The theory proposes that when the Dow Jones transportation average does not confirm a new high by the Dow Jones industrial average and begins to fall, then the industrials too will eventually decline. The reason why is that the underlying economic weakness auto, railroad and airline stocks are signaling in the present time will soon reveal itself to all investors soon.
Recent studies debunked transport stocks as a leading indicator. But it may be a coincident indicator.
CNBC Pro, using quantitative tool Kensho, looked at all the times in the past 10 years when the Dow Jones transportation average fell more than 5 percent in 30 days, as it has in the last month. We then looked at what happened to the broader market index—the S&P 500—during that same 30-day window. It's occurred 31 times over the last 10 years.
What's telling is that the S&P 500 fell on 81 percent of those occasions.
What's more, the average loss matched the Dow transports' fall exactly, at 5 percent.
That's not what's happening right now in trading through early Tuesday morning. The Dow transports are off by 5.5 percent in one month, while the S&P 500 is down just 1.8 percent.
In the chart, one can see the gravitational pull on the broader market.
Mark Luschini, chief investment strategist at Janney, said in an email:
"While the theory is not infallible it does make fundamental sense. The transports are evidence of business activity and share prices discount a forward looking assessment of economic growth ... the Transports and other market internals like breadth, as a gauge of the stock market's health, seem to have the sniffles."
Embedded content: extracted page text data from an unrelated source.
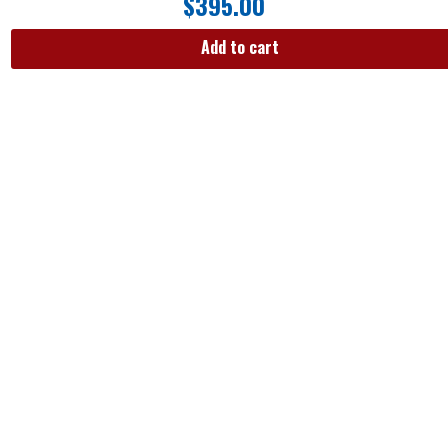
$
395.00
Add to cart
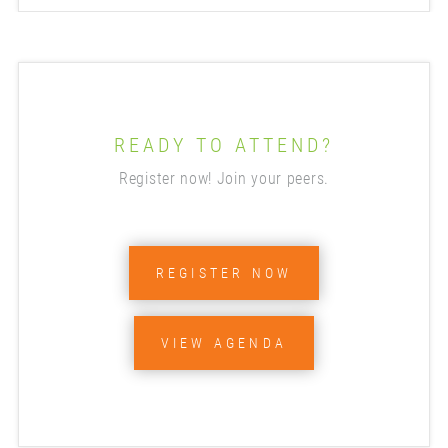
READY TO ATTEND?
Register now! Join your peers.
REGISTER NOW
VIEW AGENDA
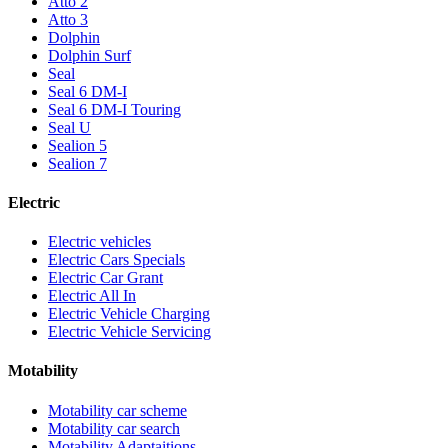
Atto 2
Atto 3
Dolphin
Dolphin Surf
Seal
Seal 6 DM-I
Seal 6 DM-I Touring
Seal U
Sealion 5
Sealion 7
Electric
Electric vehicles
Electric Cars Specials
Electric Car Grant
Electric All In
Electric Vehicle Charging
Electric Vehicle Servicing
Motability
Motability car scheme
Motability car search
Motability Adaptaitions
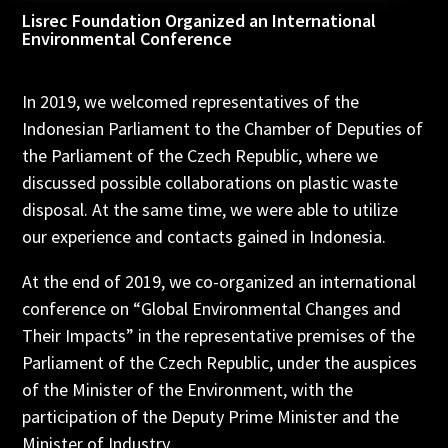
Lisrec Foundation Organized an International
Environmental Conference
In 2019, we welcomed representatives of the
Indonesian Parliament to the Chamber of Deputies of
the Parliament of the Czech Republic, where we
discussed possible collaborations on plastic waste
disposal. At the same time, we were able to utilize
our experience and contacts gained in Indonesia.
At the end of 2019, we co-organized an international
conference on “Global Environmental Changes and
Their Impacts” in the representative premises of the
Parliament of the Czech Republic, under the auspices
of the Minister of the Environment, with the
participation of the Deputy Prime Minister and the
Minister of Industry.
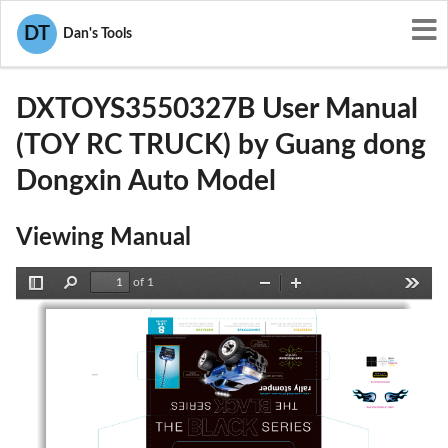
User Manuals
Guang dong Dongxin Auto Model
DT
Dan's Tools
2AIFZDXTOYS3550327B
DXTOYS3550327B User Manual
(TOY RC TRUCK) by Guang dong
Dongxin Auto Model
Viewing Manual
of 1
Toggle
Find
Zoom
Zoom
Tools
Sidebar
Out
In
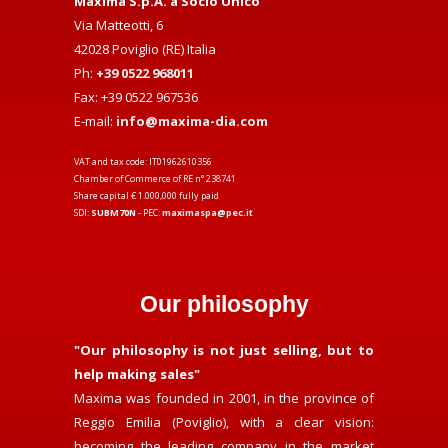
Maxima S.p.A. a Socio Unico
Via Matteotti, 6
42028 Poviglio (RE) Italia
Ph:
+39 0522 968011
Fax: +39 0522 967536
E-mail:
info@maxima-dia.com
VAT and tax code: IT01962610356
Chamber of Commerce of RE n° 238741
Share capital € 1.000,000 fully paid
SDI:
SUBM70N
- PEC:
maximaspa@pec.it
Our philosophy
"Our philosophy is not just selling, but to
help making sales"
Maxima was founded in 2001, in the province of
Reggio Emilia (Poviglio), with a clear vision:
becoming the leading company in the market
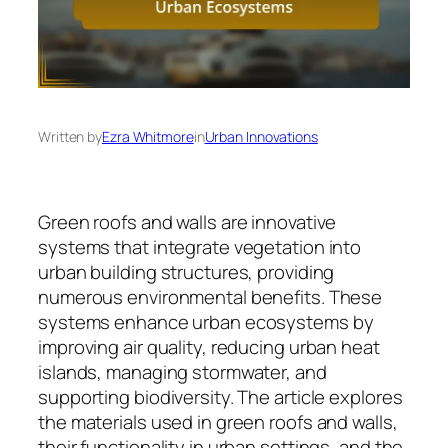
Written by
Ezra Whitmore
in
Urban Innovations
Green roofs and walls are innovative
systems that integrate vegetation into
urban building structures, providing
numerous environmental benefits. These
systems enhance urban ecosystems by
improving air quality, reducing urban heat
islands, managing stormwater, and
supporting biodiversity. The article explores
the materials used in green roofs and walls,
their functionality in urban settings, and the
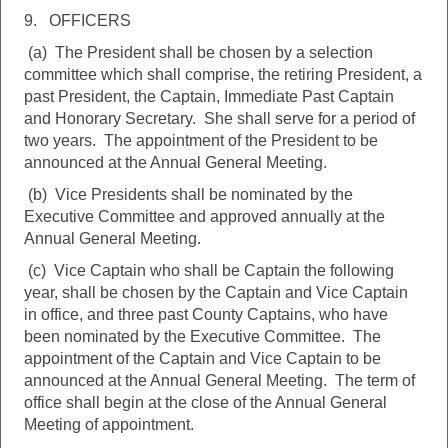
9. OFFICERS
(a) The President shall be chosen by a selection
committee which shall comprise, the retiring President, a
past President, the Captain, Immediate Past Captain
and Honorary Secretary. She shall serve for a period of
two years. The appointment of the President to be
announced at the Annual General Meeting.
(b) Vice Presidents shall be nominated by the
Executive Committee and approved annually at the
Annual General Meeting.
(c) Vice Captain who shall be Captain the following
year, shall be chosen by the Captain and Vice Captain
in office, and three past County Captains, who have
been nominated by the Executive Committee. The
appointment of the Captain and Vice Captain to be
announced at the Annual General Meeting. The term of
office shall begin at the close of the Annual General
Meeting of appointment.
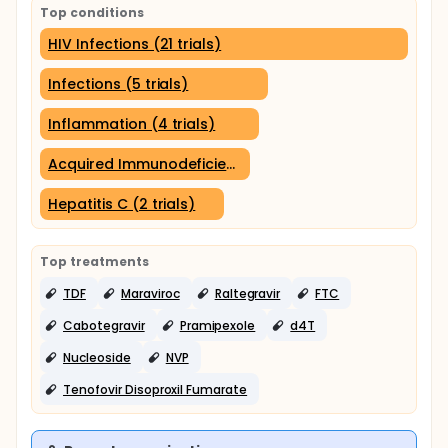
Top conditions
HIV Infections (21 trials)
Infections (5 trials)
Inflammation (4 trials)
Acquired Immunodeficiency Syndrome (3 trials)
Hepatitis C (2 trials)
Top treatments
TDF
Maraviroc
Raltegravir
FTC
Cabotegravir
Pramipexole
d4T
Nucleoside
NVP
Tenofovir Disoproxil Fumarate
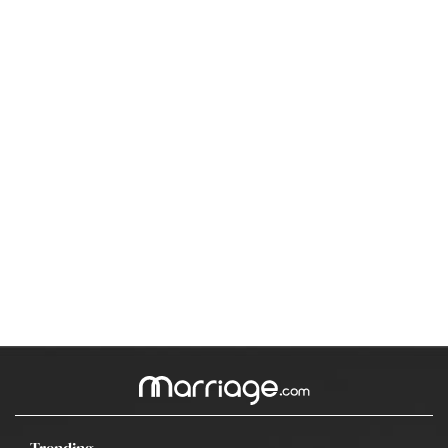
Trending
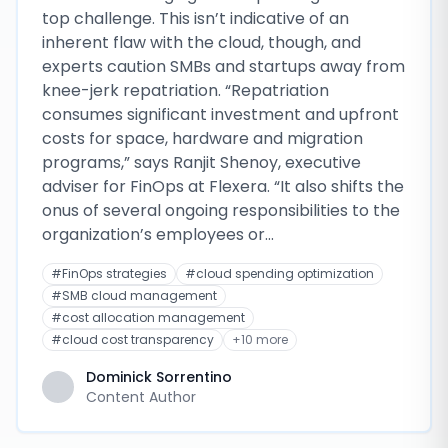
top challenge. This isn’t indicative of an
inherent flaw with the cloud, though, and
experts caution SMBs and startups away from
knee-jerk repatriation. “Repatriation
consumes significant investment and upfront
costs for space, hardware and migration
programs,” says Ranjit Shenoy, executive
adviser for FinOps at Flexera. “It also shifts the
onus of several ongoing responsibilities to the
organization’s employees or…
#
FinOps strategies
#
cloud spending optimization
#
SMB cloud management
#
cost allocation management
#
cloud cost transparency
+
10
more
Dominick Sorrentino
Content Author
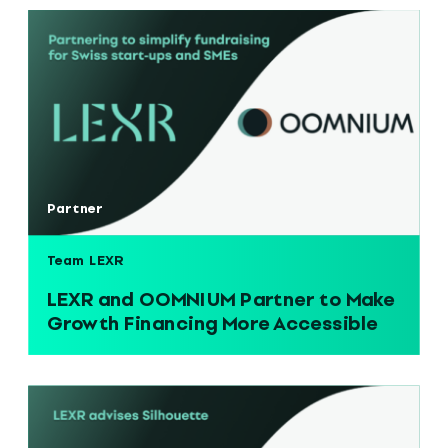
Partner
Team LEXR
LEXR and OOMNIUM Partner to Make
Growth Financing More Accessible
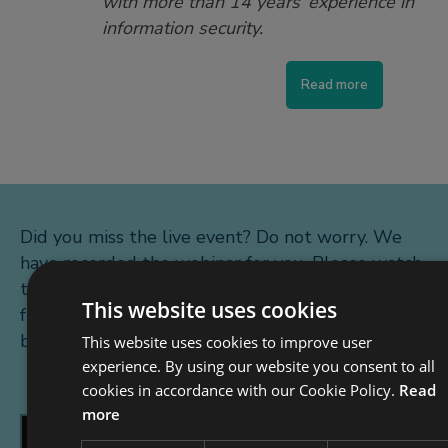
with more than 14 years’ experience in
information security.
Read more
Did you miss the live event? Do not worry. We
have recorded the webinar for you. Please watch
the introduction to the webinar below. For the
This website uses cookies
full recording please register using the form
below the video.
This website uses cookies to improve user
experience. By using our website you consent to all
cookies in accordance with our Cookie Policy.
Read
more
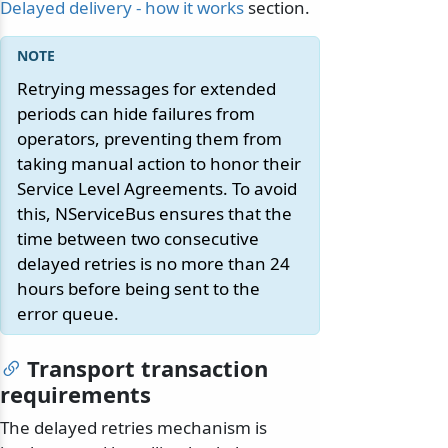
Delayed delivery - how it works
section.
Retrying messages for extended
periods can hide failures from
operators, preventing them from
taking manual action to honor their
Service Level Agreements. To avoid
this, NServiceBus ensures that the
time between two consecutive
delayed retries is no more than 24
hours before being sent to the
error queue.
odernization
Transport transaction
requirements
The delayed retries mechanism is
So the two don't usually diverge like they have and it should be a cause of concern.
To be sure, as with any market statistics, there's another side of the debate. Longer term, if one looks 13, 26 and 52 weeks out following transport underperformance, the S&P 500 is higher on average, according to data from Oppenheimer.
One could argue, however, that the stock market typically goes up over time so the Oppenheimer data are not exactly the best way to look at it.
Bottom line: in the short term, it's very likely the S&P 500 should converge with the transports and weaken in the short term. For the longer term, it's anyone's guess.
Disclosure: NBCUniversal, parent of CNBC, is a minority investor in Kensho.